On est aussi un peu déçu par l'adaptation de la nouvelle de Kafka. Les nombreuses répétitions de phrases n'apportent rien dramatiquement, ne faisant que broder gratuitement autour de quelques situations immobiles. Prolongeant cette approche statique, la direction d'acteurs vise plus à l'effet visuel qu'à la pertinence ou à la justesse dramatique. On a l'impression d'assister à une répétition pour les lumières, qui attend encore sa vraie incarnation. Et pourtant, quelle magnifique prestation que celle de Rodrigo Ferreira en gymnaste autant qu'en chanteur ! Est-ce donc le parti-pris de la mise en scène, de lui réserver l'humanité et la vie, alors qu'il est devenu insecte, et de la refuser aux autres protagonistes, parce qu'ils se comportent sans humanité vis-à-vis de lui?

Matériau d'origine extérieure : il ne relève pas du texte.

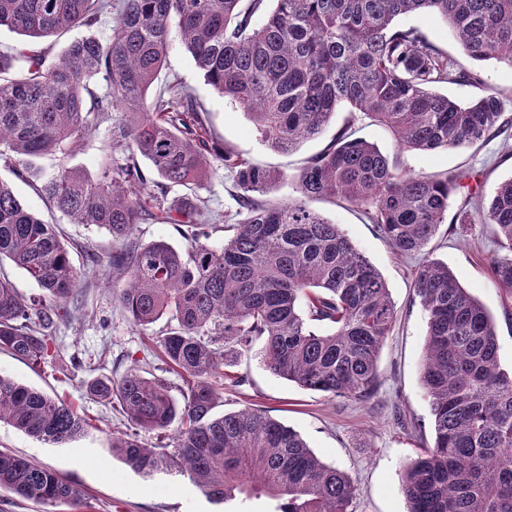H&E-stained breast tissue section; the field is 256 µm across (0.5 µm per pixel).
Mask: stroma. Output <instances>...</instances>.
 Instances as JSON below:
<instances>
[{
  "label": "stroma",
  "instance_id": "obj_1",
  "mask_svg": "<svg viewBox=\"0 0 512 512\" xmlns=\"http://www.w3.org/2000/svg\"><path fill=\"white\" fill-rule=\"evenodd\" d=\"M400 24L420 27L428 38L464 68L469 58L460 53L448 26L436 15L400 17ZM480 71L482 84L439 85L440 93L468 102L486 89L499 90L512 111V68L489 61ZM162 77H177L202 105L201 118L212 137L256 166L277 173L264 200L284 202L295 194L294 178L309 158L322 150L336 130L353 123L357 134L383 153L398 158L401 167L423 175L470 174V185L490 197L496 185L512 177V158L503 159L502 141L495 138L460 151H402L392 133L362 114L339 109L322 134L290 152L264 146L249 116L208 85L179 39H172ZM0 179L11 184L21 203L43 220L62 225L75 267L84 273L78 299L81 317L59 325L50 356L33 366L0 352V375L72 403L88 427L84 434L62 444H49L0 423V449L13 450L51 467L89 495L92 512H273L275 500L267 496L237 497L221 504L206 498L188 476L158 472L144 476L133 471L112 451V436L129 423L119 405L104 404L89 396L85 383L94 378L122 374L134 365L147 366L166 379L175 399H182L185 382L167 372L155 330L133 324L122 310L112 286L109 257L112 239L94 225L69 224L49 211L29 183L0 166ZM235 174L221 161L198 187L212 210L235 212ZM311 209L338 224L355 246L382 273L397 312L378 359L379 385L369 399L330 397L299 388L270 374L263 367L261 342L242 352L224 383L218 413L249 408L291 427L326 464L348 473L358 493L350 512H409L402 489L407 464L433 442L430 409L421 383L426 316L413 290L414 271L424 260L447 264L461 285L490 312L497 325L499 359L512 368V295L495 283L490 259L497 251L489 226L440 225L436 236L419 254L396 255L372 224L353 207L331 197L310 200Z\"/></svg>",
  "mask_w": 512,
  "mask_h": 512
}]
</instances>
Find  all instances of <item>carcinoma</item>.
Wrapping results in <instances>:
<instances>
[{"mask_svg": "<svg viewBox=\"0 0 512 512\" xmlns=\"http://www.w3.org/2000/svg\"><path fill=\"white\" fill-rule=\"evenodd\" d=\"M427 12L447 22L469 59L512 68V0H0V28L28 37L92 29L112 16L108 39H75L51 61L27 41L0 49V161L33 179L69 223L108 231L112 287L133 324L165 320L160 347L187 384L183 404L165 380L139 367L86 386L121 406L130 429L112 437V452L133 470L185 473L215 503L267 494L276 512H350L355 482L296 431L259 409L214 414L224 368L257 338L264 368L302 389L364 400L377 387L394 303L380 271L339 225L307 207L308 198L334 196L363 209L397 254L411 256L428 246L451 197L462 193L455 223L491 226L492 272L512 295V178L485 202L465 189V172L402 169L348 122L301 170L297 196L264 204L255 194L275 176L211 138L179 79L148 98L175 30L207 84L248 111L259 140L277 151L317 137L343 105L387 127L401 150L509 140L512 118L498 91L468 103L435 91L480 75L420 28L397 25L402 15ZM114 112L122 122L109 130L97 177L67 165L45 176L33 163L71 156ZM118 152L126 163L114 166ZM213 158L235 172L239 189L238 219L227 226L194 193ZM175 187L188 193L170 200ZM146 220L175 225L187 249L132 242ZM225 229L232 234L224 244L210 245ZM5 259L43 294H20L0 269V351L37 366L57 322L72 318L82 274L62 231L0 181ZM414 288L427 318L421 381L433 445L404 471L410 512H512V373L500 368L494 319L439 261L418 266ZM177 419L171 443L141 440L140 432L165 433ZM2 421L51 443L85 430L67 401L0 376ZM4 488L37 505L92 508L66 477L7 449L0 450Z\"/></svg>", "mask_w": 512, "mask_h": 512, "instance_id": "cac0c4a2", "label": "carcinoma"}]
</instances>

Mais comment alors montrer et démonter les mécanismes bien humains qui sous-tendent le rejet de Gregor? C'est comme si l'on filmait la seconde guerre mondiale avec des robots à la place des nazis, la leçon morale en perdrait de sa portée !
Dans la réalisation, on admire la continuité réalisée entre Gregor réel se déplaçant et Gregor en projection vidéo au mur ou au plafond. La scène où il abandonne sa carapace est saisissante.
À voir jusqu'au 17 juin au Théâtre de l'Athénée, puis en tournée à Strasbourg et Colombes.